The frequency of MC1R variants detected in patients in our study was not significantly different from the frequencies in the general population, and were very similar to estimates obtained in unselected North-European populations. Furthermore, we found that the age at diagnosis of uveal melanoma in carriers of MC1R variants was not significantly different from noncarriers. These findings imply that MC1R variants are unlikely to confer an increased risk of uveal melanoma. The main strengths of our study are the large number of patients in our sample and correlation of MC1R variants with age at diagnosis, a factor that has not previously been investigated.

In our study, we detected eight MC1R variants: V60L, D84E V92M, R151C, I155T, R160H, R163Q and D294H. Linkage disequilibrium has been reported to exist between certain variants (Palmer et al, 2000). In our study this was nondetectable; however, our study was not empowered to explore this. Previous studies have demonstrated a relationship between MC1R variants and hair and skin type, notably a strong association between the R151C, R160Q and R294H variants, with fair skin and red hair (Valverde et al, 1995; Palmer et al, 2000; Bastiaens et al, 2001). Collectively, the MC1R variants we detected were over-represented in the patients with light skin and red or fair hair, in keeping with these previous observations. The relationship was, however, less pronounced than in some previous studies, largely because of the small number of patients with red or auburn hair and type I skin type in our study.

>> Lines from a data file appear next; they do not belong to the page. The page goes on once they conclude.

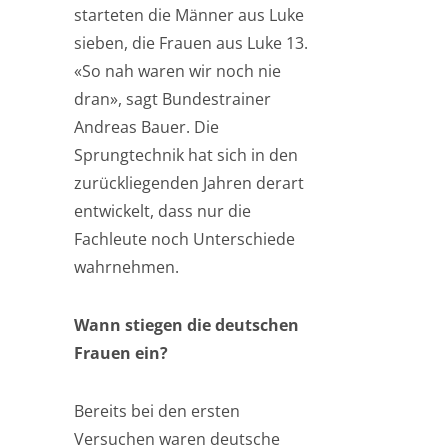
starteten die Männer aus Luke
sieben, die Frauen aus Luke 13.
«So nah waren wir noch nie
dran», sagt Bundestrainer
Andreas Bauer. Die
Sprungtechnik hat sich in den
zurückliegenden Jahren derart
entwickelt, dass nur die
Fachleute noch Unterschiede
wahrnehmen.
Wann stiegen die deutschen
Frauen ein?
Bereits bei den ersten
Versuchen waren deutsche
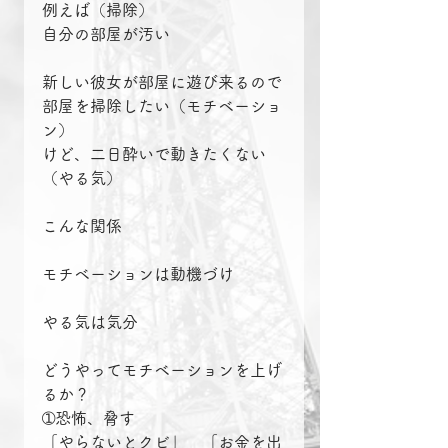
例えば（掃除）
自分の部屋が汚い
新しい彼女が部屋に遊び来るので
部屋を掃除したい（モチベーショ
ン）
けど、二日酔いで動きたくない
（やる気）
こんな関係
モチベーションは動機づけ
やる気は気分
どうやってモチベーションを上げ
るか？
➀恐怖、脅す
「やらないとクビ」　「お金を出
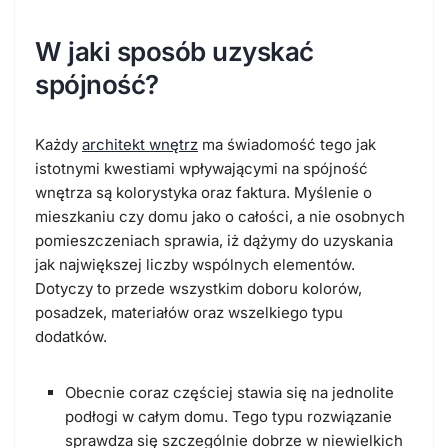
W jaki sposób uzyskać
spójność?
Każdy
architekt wnętrz
ma świadomość tego jak
istotnymi kwestiami wpływającymi na spójność
wnętrza są kolorystyka oraz faktura. Myślenie o
mieszkaniu czy domu jako o całości, a nie osobnych
pomieszczeniach sprawia, iż dążymy do uzyskania
jak największej liczby wspólnych elementów.
Dotyczy to przede wszystkim doboru kolorów,
posadzek, materiałów oraz wszelkiego typu
dodatków.
Obecnie coraz częściej stawia się na jednolite
podłogi w całym domu. Tego typu rozwiązanie
sprawdza się szczególnie dobrze w niewielkich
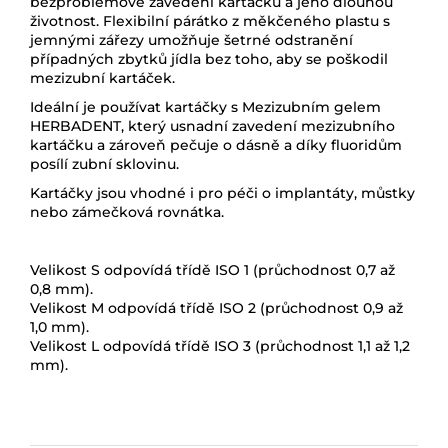
bezproblémové zavedení kartáčku a jeho dlouhou
životnost. Flexibilní párátko z měkčeného plastu s
jemnými zářezy umožňuje šetrné odstranění
případných zbytků jídla bez toho, aby se poškodil
mezizubní kartáček.
Ideální je používat kartáčky s Mezizubním gelem
HERBADENT, který usnadní zavedení mezizubního
kartáčku a zároveň pečuje o dásně a díky fluoridům
posílí zubní sklovinu.
Kartáčky jsou vhodné i pro péči o implantáty, můstky
nebo zámečková rovnátka.
Velikost S odpovídá třídě ISO 1 (průchodnost 0,7 až
0,8 mm).
Velikost M odpovídá třídě ISO 2 (průchodnost 0,9 až
1,0 mm).
Velikost L odpovídá třídě ISO 3 (průchodnost 1,1 až 1,2
mm).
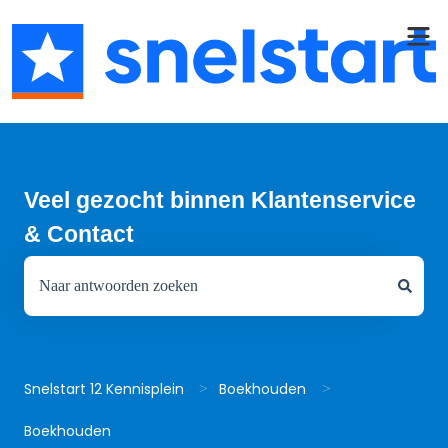
Veel gezocht binnen Klantenservice
& Contact
Er zijn geen suggesties want het zoekveld is leeg.
Snelstart 12 Kennisplein
Boekhouden
Boekhouden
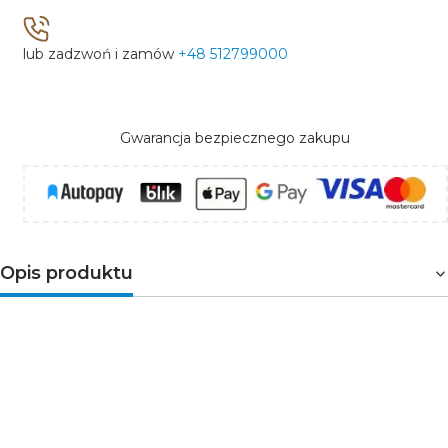
lub zadzwoń i zamów
+48 512799000
Gwarancja bezpiecznego zakupu
Opis produktu
Lampa elewacyjna LED PIATTA 18W CCT IP44 szara to
nowoczesna oprawa ścienna zaprojektowana z myślą o
efektywnym oświetleniu elewacji, wejść do budynków,
tarasów oraz ciągów komunikacyjnych. Minimalistyczna,
okrągła konstrukcja doskonale wpisuje się w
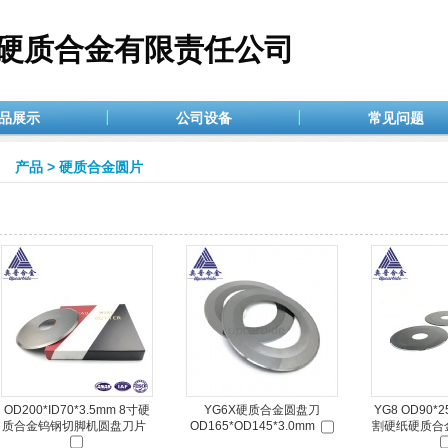
硬质合金有限责任公司
品展示
公司设备
常见问题
产品
>
硬质合金圆片
OD200*ID70*3.5mm 8寸硬
YG6X硬质合金圆盘刀
YG8 OD90*2
质合金钨钢切脚机圆盘刀片
OD165*OD145*3.0mm
割硬纸硬质合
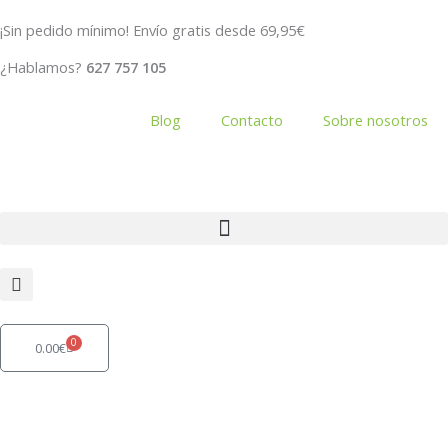
Ir
¡Sin pedido mínimo! Envío gratis desde 69,95€
al
contenido
¿Hablamos?
627 757 105
Blog
Contacto
Sobre nosotros
0
Carrito
0.00
€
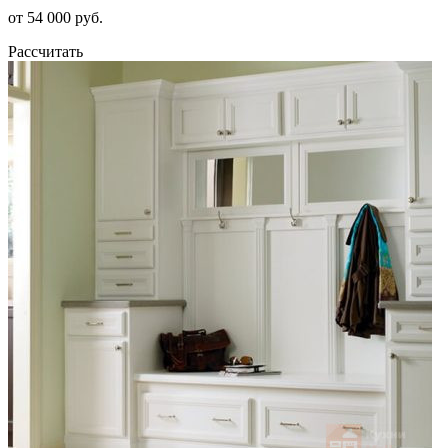
от 54 000 руб.
Рассчитать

Most, but not all, previous studies have shown that MC1R variants are associated with an increased risk of both cutaneous melanoma (Valverde et al, 1996; Palmer et al, 2000) and nonmelanoma skin cancers (Box et al, 2001a, 2001b). There is some evidence that this effect persists even after correcting for skin type. This suggests that certain MC1R variants can exert an effect on melanoma tumorigenesis in a dual manner, both as a determinant of fair skin and as a component in an independent additional pathway (Palmer et al, 2000; Van der Velden et al, 2001).

Our data support the findings of Metzelaar-Blok et al (2001) and the recent study reported by Vajdic et al (2003), who found no relationship between variation in MC1R and risk of uveal melanoma. Moreover, pooling data from all three studies provide no evidence that variants confer an increased risk of uveal melanoma. We cannot, however, exclude the possibility that variants confer very small increases in risk of 1.1-fold.

In our study, the majority of patients had blue eyes in keeping with the finding of Regan et al (1999), who reported that uveal melanoma is more common in individuals with light irises, suggesting that increased sensitivity to sunlight from prolonged ultraviolet exposure represents a risk factor. Hence, our findings do not necessarily contradict the observation that ultraviolet radiation and pigmentation probably represent risk factors for uveal melanoma. However, in contrast to cutaneous melanoma, most of the patients with uveal melanomas in our study and other reports (Metzelaar-Blok et al, 2001) do not have type I or type II skin.

Although of a common embryological origin, there are several biological differences between uveal, conjunctival and cutaneous melanocytes (Sarna, 1992). Firstly, there is no evidence that ultraviolet light initiates melanogenesis in uveal melanomas (Sahm et al, 2001). Secondly, it is unclear whether uveal melanocytes continue to synthesise melanin in adulthood (Hu et al, 1995). Lastly, whereas epidermal melanocytes synthesise melanosomes and export these to keratinocytes, melanosomes within uveal melanocytes remain relatively inactive (Boissy, 1988). These differences may explain at least in part why incidence rates of uveal melanoma do not show such geographical differences to those seen in cutaneous melanoma. Moreover, differences in the relative importance of aetiological factors between the two tumour types are reflected at the molecular level – activating mutations of BRAF are almost universal in cutaneous melanomas but not in uveal tumours (Davies et al, 2002; Cohen et al, 2003; Edmunds et al, 2003).